● **Your task**
Gather each line of the entries below that includes "SLOT".

● **Data for this task**

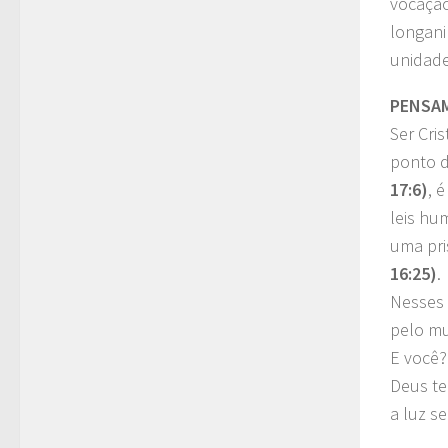
vocação
longani
unidade
PENSA
Ser Cri
ponto d
17:6)
, 
leis hu
uma pri
16:25)
.
Nesses
pelo mu
E você?
Deus te
a luz s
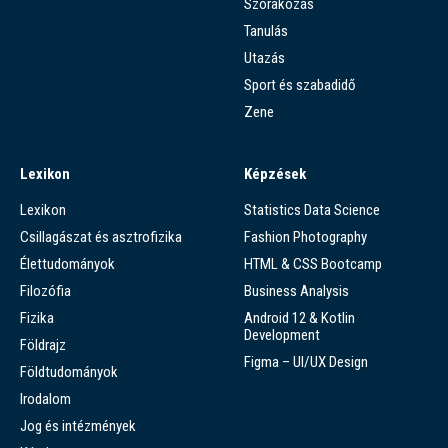
Szórakozás
Tanulás
Utazás
Sport és szabadidő
Zene
Lexikon
Képzések
Lexikon
Statistics Data Science
Csillagászat és asztrofizika
Fashion Photography
Élettudományok
HTML & CSS Bootcamp
Filozófia
Business Analysis
Fizika
Android 12 & Kotlin
Development
Földrajz
Figma – UI/UX Design
Földtudományok
Irodalom
Jog és intézmények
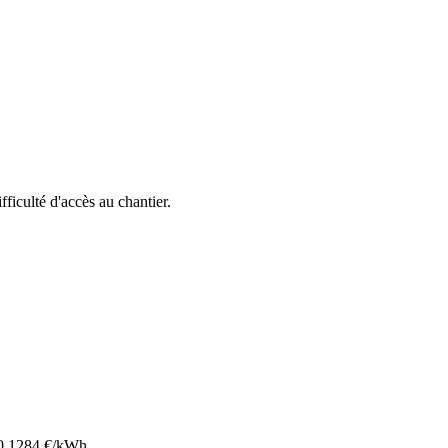
ifficulté d'accès au chantier.
0.1284
€/kWh.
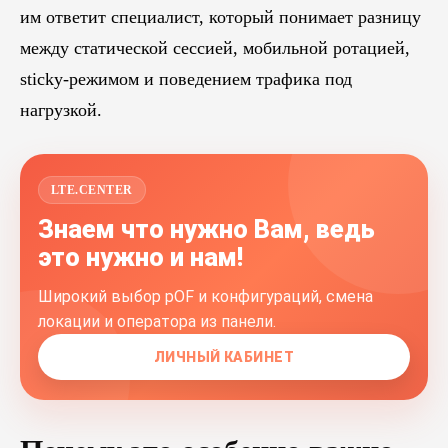
им ответит специалист, который понимает разницу
между статической сессией, мобильной ротацией,
sticky-режимом и поведением трафика под
нагрузкой.
LTE.CENTER
Знаем что нужно Вам, ведь
это нужно и нам!
Широкий выбор pOF и конфигураций, смена
локации и оператора из панели.
ЛИЧНЫЙ КАБИНЕТ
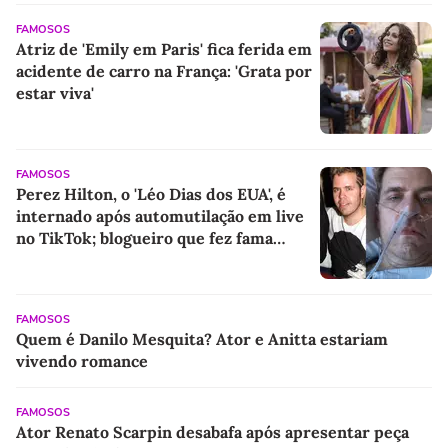
FAMOSOS
Atriz de 'Emily em Paris' fica ferida em
acidente de carro na França: 'Grata por
estar viva'
FAMOSOS
Perez Hilton, o 'Léo Dias dos EUA', é
internado após automutilação em live
no TikTok; blogueiro que fez fama
expondo Hollywood vive grave crise
aos 48 anos
FAMOSOS
Quem é Danilo Mesquita? Ator e Anitta estariam
vivendo romance
FAMOSOS
Ator Renato Scarpin desabafa após apresentar peça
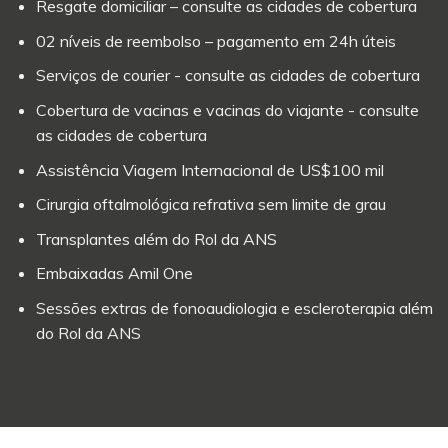
Resgate domiciliar – consulte as cidades de cobertura
02 níveis de reembolso – pagamento em 24h úteis
Serviços de courier - consulte as cidades de cobertura
Cobertura de vacinas e vacinas do viajante - consulte
as cidades de cobertura
Assistência Viagem Internacional de US$100 mil
Cirurgia oftalmológica refrativa sem limite de grau
Transplantes além do Rol da ANS
Embaixadas Amil One
Sessões extras de fonoaudiologia e escleroterapia além
do Rol da ANS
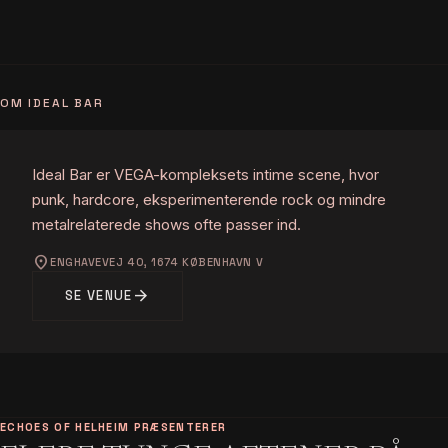
OM IDEAL BAR
Ideal Bar er VEGA-kompleksets intime scene, hvor
punk, hardcore, eksperimenterende rock og mindre
metalrelaterede shows ofte passer ind.
location_on
ENGHAVEVEJ 40, 1674 KØBENHAVN V
arrow_forward
SE VENUE
ECHOES OF HELHEIM PRÆSENTERER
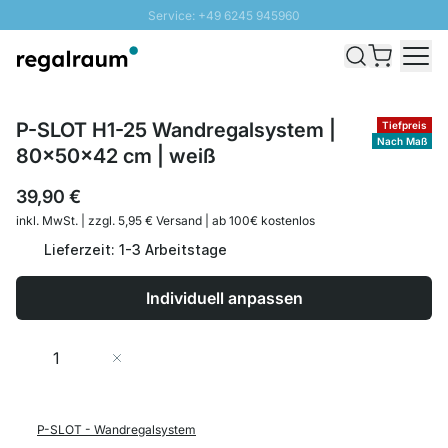
Service: +49 6245 945960
Direkt zum Inhalt
Schnelle Lieferung - Gratis Versand ab 100€
100 Tage Rückgabe
SUNNY SALE: Bis zu 20% Rabatt
P-SLOT H1-25 Wandregalsystem |
Tiefpreis
Nach Maß
80x50x42 cm | weiß
39,90 €
inkl. MwSt. | zzgl. 5,95 € Versand | ab 100€ kostenlos
Lieferzeit: 1-3 Arbeitstage
Individuell anpassen
Menge
In den Warenkorb
P-SLOT - Wandregalsystem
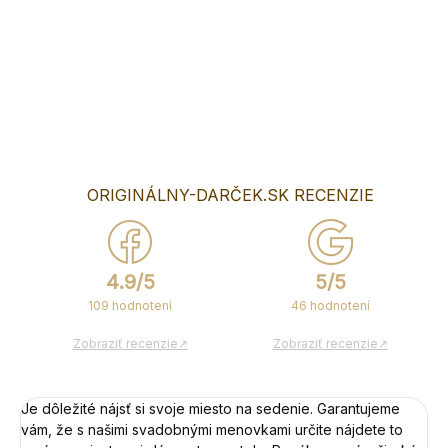
potvrdzovacom emaily objednávky, ktorý Vám príde prosím
zašlite súbor s menovkami, ktoré máme potlačiť (word,excel
alebo iná forma ) Nie fotografia...
DETAILNÉ INFORMÁCIE
OPÝTAŤ SA
ORIGINÁLNY-DARČEK.SK RECENZIE
4.9/5
5/5
109 hodnotení
46 hodnotení
Zobraziť recenzie↗
Zobraziť recenzie↗
Je dôležité nájsť si svoje miesto na sedenie. Garantujeme
vám, že s našimi svadobnými menovkami určite nájdete to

● **Exercise response**
P-SLOT H1-25 Wandregalsystem |
P-SLOT - Wandregalsystem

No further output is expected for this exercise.